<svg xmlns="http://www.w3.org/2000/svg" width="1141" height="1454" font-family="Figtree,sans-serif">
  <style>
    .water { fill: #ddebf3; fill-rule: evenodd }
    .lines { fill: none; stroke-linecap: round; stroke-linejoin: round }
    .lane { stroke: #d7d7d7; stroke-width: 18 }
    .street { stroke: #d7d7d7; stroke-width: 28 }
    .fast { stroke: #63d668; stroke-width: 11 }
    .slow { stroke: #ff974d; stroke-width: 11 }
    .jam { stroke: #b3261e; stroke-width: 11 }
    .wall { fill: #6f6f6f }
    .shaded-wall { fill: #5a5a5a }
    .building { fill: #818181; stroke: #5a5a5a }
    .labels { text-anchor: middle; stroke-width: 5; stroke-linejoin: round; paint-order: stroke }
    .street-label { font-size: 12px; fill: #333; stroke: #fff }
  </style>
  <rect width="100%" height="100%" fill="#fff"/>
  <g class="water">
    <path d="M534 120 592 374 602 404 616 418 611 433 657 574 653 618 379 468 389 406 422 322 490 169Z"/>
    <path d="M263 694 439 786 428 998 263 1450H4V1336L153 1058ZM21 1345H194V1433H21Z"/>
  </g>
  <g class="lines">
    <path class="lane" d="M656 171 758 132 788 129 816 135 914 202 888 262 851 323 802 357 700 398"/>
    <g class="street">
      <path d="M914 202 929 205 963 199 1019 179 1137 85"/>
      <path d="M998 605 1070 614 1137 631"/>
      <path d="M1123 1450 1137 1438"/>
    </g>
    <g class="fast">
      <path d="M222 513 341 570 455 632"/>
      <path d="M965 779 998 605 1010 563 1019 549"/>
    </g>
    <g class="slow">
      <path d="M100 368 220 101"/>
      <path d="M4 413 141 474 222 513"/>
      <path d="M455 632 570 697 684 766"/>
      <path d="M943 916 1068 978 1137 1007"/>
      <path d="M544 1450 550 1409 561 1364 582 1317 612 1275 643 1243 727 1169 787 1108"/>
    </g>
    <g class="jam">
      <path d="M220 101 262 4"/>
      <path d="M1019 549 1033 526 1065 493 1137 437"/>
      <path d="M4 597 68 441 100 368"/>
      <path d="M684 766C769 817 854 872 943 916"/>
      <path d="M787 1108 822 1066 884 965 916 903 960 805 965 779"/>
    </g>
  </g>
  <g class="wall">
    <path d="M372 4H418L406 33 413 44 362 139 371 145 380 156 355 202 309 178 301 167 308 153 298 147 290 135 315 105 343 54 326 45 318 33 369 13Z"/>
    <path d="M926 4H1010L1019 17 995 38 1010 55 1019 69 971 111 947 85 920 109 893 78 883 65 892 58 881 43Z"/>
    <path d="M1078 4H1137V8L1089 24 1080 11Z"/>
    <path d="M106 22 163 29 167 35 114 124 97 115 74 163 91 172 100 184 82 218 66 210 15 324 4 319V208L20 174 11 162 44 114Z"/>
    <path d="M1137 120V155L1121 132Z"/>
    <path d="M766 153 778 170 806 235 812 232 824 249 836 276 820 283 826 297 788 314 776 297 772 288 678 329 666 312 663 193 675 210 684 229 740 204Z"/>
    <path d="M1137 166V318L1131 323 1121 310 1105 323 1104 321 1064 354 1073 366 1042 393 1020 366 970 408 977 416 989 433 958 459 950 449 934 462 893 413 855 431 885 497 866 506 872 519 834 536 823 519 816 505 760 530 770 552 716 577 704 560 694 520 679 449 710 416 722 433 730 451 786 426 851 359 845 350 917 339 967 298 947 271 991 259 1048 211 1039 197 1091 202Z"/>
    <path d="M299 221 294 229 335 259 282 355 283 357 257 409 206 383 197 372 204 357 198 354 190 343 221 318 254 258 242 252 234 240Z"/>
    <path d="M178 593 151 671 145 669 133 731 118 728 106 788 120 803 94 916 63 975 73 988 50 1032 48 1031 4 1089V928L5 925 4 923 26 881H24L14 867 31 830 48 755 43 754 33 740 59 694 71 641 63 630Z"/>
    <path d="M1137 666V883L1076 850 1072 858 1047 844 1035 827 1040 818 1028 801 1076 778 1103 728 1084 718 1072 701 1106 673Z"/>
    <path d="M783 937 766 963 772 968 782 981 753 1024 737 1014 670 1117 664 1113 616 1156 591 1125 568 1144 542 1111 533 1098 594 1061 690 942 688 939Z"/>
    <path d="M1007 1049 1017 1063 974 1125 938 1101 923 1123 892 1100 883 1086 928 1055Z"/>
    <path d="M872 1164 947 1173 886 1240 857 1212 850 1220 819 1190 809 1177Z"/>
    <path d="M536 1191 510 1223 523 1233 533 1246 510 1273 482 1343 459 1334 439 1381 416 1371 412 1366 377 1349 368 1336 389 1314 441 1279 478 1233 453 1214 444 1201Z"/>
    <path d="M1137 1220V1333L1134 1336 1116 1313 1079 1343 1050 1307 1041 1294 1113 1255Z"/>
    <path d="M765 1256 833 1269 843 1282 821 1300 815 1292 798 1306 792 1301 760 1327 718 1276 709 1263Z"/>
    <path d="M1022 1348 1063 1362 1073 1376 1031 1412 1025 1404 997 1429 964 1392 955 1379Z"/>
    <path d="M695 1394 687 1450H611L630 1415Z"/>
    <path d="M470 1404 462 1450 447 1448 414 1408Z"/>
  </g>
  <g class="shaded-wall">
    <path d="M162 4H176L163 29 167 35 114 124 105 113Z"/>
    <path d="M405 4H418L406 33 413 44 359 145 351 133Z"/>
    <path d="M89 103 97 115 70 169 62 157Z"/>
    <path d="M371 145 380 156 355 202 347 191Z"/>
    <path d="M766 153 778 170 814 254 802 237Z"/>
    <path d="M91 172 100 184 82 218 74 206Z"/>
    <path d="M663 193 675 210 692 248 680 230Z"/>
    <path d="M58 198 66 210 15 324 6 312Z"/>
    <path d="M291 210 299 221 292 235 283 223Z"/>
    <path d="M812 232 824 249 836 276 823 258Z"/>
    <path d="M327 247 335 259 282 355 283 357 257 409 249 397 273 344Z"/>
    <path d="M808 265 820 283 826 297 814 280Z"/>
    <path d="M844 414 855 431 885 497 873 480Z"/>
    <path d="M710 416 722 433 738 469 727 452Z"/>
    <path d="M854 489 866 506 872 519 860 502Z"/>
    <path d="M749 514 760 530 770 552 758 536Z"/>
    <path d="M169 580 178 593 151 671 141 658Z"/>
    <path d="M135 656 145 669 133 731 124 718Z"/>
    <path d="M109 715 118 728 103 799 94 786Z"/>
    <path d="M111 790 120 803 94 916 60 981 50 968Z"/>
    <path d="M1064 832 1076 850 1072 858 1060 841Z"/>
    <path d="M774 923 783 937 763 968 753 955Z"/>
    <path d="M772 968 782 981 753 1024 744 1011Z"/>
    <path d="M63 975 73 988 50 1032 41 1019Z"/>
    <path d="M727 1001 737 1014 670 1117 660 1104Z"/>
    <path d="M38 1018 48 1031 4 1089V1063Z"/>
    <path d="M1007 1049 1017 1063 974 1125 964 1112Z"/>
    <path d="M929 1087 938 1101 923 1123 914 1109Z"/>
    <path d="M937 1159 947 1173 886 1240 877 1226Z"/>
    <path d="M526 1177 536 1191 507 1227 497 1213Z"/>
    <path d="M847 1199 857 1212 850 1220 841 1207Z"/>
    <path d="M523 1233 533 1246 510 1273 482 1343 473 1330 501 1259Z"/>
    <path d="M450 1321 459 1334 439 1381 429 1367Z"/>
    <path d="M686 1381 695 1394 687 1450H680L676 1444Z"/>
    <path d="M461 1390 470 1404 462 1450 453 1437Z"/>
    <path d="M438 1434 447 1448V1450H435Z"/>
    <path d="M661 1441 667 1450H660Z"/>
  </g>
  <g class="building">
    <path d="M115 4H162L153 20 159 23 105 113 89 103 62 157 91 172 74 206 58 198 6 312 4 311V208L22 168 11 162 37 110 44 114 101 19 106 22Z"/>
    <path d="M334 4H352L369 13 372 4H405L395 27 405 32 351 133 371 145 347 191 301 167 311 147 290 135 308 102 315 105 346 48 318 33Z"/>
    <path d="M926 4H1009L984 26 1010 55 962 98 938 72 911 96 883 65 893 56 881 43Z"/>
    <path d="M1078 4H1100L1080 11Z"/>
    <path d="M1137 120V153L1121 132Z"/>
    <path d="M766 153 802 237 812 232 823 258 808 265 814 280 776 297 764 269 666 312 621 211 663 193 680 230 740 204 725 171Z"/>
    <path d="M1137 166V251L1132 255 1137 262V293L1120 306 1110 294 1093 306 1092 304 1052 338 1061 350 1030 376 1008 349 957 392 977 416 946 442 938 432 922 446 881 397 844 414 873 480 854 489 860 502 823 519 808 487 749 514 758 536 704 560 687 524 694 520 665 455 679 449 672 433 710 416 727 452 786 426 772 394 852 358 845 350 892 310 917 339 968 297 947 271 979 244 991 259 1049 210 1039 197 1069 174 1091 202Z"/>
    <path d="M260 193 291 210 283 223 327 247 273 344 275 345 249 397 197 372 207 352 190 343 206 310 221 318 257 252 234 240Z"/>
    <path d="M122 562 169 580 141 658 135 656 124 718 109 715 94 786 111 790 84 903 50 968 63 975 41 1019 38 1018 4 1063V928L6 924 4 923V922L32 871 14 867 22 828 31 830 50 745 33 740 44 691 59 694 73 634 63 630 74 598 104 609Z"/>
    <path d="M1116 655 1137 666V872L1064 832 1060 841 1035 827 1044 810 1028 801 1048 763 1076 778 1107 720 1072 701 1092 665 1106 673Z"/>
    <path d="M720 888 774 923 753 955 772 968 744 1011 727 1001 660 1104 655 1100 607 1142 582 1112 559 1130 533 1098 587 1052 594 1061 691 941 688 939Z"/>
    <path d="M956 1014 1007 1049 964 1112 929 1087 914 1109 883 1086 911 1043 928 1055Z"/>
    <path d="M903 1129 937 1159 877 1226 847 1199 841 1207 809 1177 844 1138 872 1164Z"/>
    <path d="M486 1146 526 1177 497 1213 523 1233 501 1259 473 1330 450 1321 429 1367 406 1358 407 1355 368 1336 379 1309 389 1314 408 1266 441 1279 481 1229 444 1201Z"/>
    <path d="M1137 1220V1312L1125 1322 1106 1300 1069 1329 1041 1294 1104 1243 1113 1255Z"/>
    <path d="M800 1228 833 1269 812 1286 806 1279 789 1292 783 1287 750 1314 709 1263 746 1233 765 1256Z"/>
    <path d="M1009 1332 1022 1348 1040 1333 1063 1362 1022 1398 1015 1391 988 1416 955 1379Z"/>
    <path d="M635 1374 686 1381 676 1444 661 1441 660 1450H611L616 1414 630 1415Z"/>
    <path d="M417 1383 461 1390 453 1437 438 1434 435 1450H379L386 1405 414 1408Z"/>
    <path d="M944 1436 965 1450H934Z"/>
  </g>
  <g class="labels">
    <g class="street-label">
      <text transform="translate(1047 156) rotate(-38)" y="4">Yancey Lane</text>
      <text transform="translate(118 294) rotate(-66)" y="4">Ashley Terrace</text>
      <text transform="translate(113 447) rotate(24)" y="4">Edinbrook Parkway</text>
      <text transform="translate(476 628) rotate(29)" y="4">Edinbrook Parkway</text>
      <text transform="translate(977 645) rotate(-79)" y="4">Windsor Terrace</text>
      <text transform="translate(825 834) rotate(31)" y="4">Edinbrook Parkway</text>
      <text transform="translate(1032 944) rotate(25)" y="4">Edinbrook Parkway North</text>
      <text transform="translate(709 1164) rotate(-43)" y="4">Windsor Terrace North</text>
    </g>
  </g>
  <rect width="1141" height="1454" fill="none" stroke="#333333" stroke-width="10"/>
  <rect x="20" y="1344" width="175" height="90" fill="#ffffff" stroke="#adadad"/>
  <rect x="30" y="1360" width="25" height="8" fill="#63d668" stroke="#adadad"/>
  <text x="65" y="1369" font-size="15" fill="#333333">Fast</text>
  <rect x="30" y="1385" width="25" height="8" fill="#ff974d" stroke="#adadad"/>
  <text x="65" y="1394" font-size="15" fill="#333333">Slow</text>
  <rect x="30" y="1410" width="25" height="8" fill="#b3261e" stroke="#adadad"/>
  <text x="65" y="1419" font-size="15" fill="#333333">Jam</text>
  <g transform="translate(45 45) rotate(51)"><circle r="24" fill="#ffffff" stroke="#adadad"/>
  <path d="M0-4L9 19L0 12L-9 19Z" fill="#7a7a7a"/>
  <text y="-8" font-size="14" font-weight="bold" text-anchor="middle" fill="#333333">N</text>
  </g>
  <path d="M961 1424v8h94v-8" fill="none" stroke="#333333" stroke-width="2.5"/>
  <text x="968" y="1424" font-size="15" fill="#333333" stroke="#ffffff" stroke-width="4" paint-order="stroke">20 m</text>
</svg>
____________
▸ **Task item**: Tell me how many lines in the entries contain the string "middle", and give nothing besides that number.

▸ **Task solution**: 2